Probably a typo, it happens, usually a japanese person translating.
Dont be so quick to give up on the mobo cpu, especially if the mobo
is new.


----------



## tearsmcgov (Oct 27, 2007)

so no beans with the cmos reset, same thing happens, cpu? i wiggled it before, i took the heatsink off to see if it heats up when i boot up and it does, i dont leave it long enough to overheat, just long enough to go from cold to cool. any other suggestions??


----------



## tearsmcgov (Oct 27, 2007)

anyone have any suggestions? its a brand new mobo, worked fine last night, not so good today, wont even boot, cleared the cmos, fiddled with the mem, single hd boot, not even to bios, the light on my lcd stays yellow. no image on screen, im at wits end.......:upset:


----------



## manic (Aug 2, 2005)

Clean cpu, reapply thermal compound. Make sure heatsink is good and
tight, do not try and wiggle when installed, do not run pc with heatsink
off. Make sure to unplug pc prior to all of this. Try one stick of ram
in bank one. Then add from there. It sounds as if you never did get
cmos cleared, make sure to unplug machine if you are pulling the 
battery out, make sure battery gets inserted with the + side up.


----------



## tearsmcgov (Oct 27, 2007)

will do, although i will have to get some thermal compound tomorrow, i will leave it without the battery and the jumper on clear overnight, hopefully something changes tomorrow, i will update as soon as it happens,
thanks for the help


P.S. - even people who know alot about computers need help from time to time. Ironic, isn't it?


----------



## twajetmech (Jul 1, 2004)

Typically the clr cmos jumper is on pins 1 & 2 for normal operation and is on 2 & 3 to clear the cmos. If you built the computer your self, check to see that all the mobo standoffs are in correct and a misplaced one is not causing a short.

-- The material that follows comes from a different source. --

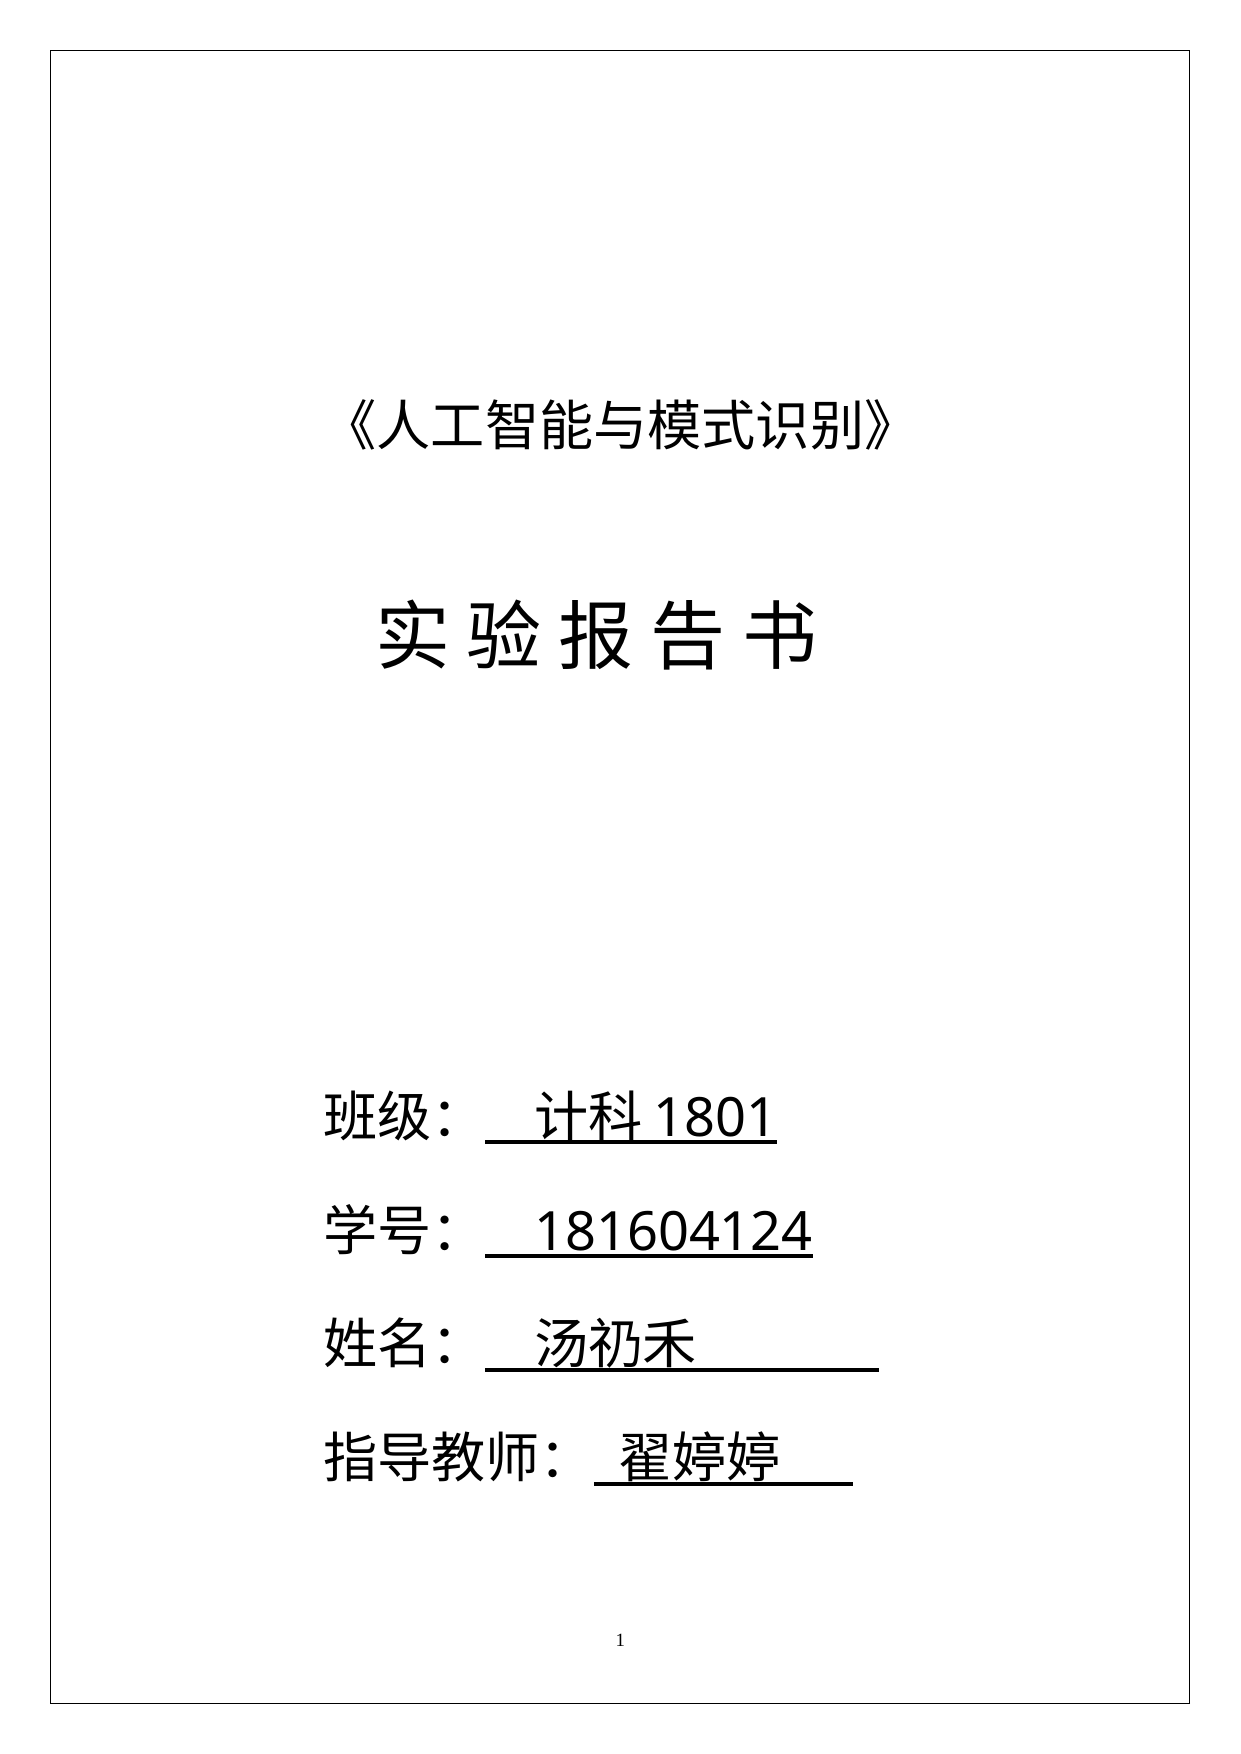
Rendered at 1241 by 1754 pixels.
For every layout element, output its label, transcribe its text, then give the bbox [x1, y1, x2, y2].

If you have access to another psu, I'd try that, your psu could also be bad....check that the 20 pin and 4 pin aux power connectors on the mobo are in secure


----------



## tearsmcgov (Oct 27, 2007)

ok, no luck with the cmos jumpers, i pulled my psu out and put it in my girlfriends computer and it was fine, i'm afraid it might be the mobo once again, dont know how but i think thats the culprit. but it doesnt add up, it isn't doing the same thing it was when the first one blew. any other suggestions?


----------



## twajetmech (Jul 1, 2004)

If swaping out with your girlfrinds psu was fine....then your psu is no good, or did I misread your post


----------



## jaggerwild (May 21, 2007)

Try booting with no MEM in it to get a beep code going, else your dead in the water and need to RMA it.
Might have a corrupted bios too, try replacing the bios chip (5 bucks).E-bay has them, or google it too.
If you pull it to RMA, try booting outside the case first before sending it in.


----------



## tearsmcgov (Oct 27, 2007)

i put my psu in my girls computer and it was fine, it doesnt boot at all, without the mem or anything else. i may just get another mobo, cpu and psu, along with some new memory. i know its expensive, but id rather not deal with this again. thanks for the help guys. i will let you know what happens.:sigh:


----------



## FreoHeaveho (Aug 22, 2006)

make sure your board is not shorting out on the chasis anywhere.


----------



## tearsmcgov (Oct 27, 2007)

i checked, there is no shorts, everything is connected the right way, spacers are the right way. it just ticks me off cause i just bought a mobo and now i have to buy another.
thanks guys, any more suggestions let me know.


----------



## twajetmech (Jul 1, 2004)

Check the power connectors (24/20 pin and aux 8/4 pin) for any loose pins, sometimes the pins in the connectors are loose. Make sure to unplug and discharge the psu before you attempt this or you can get shocked.


----------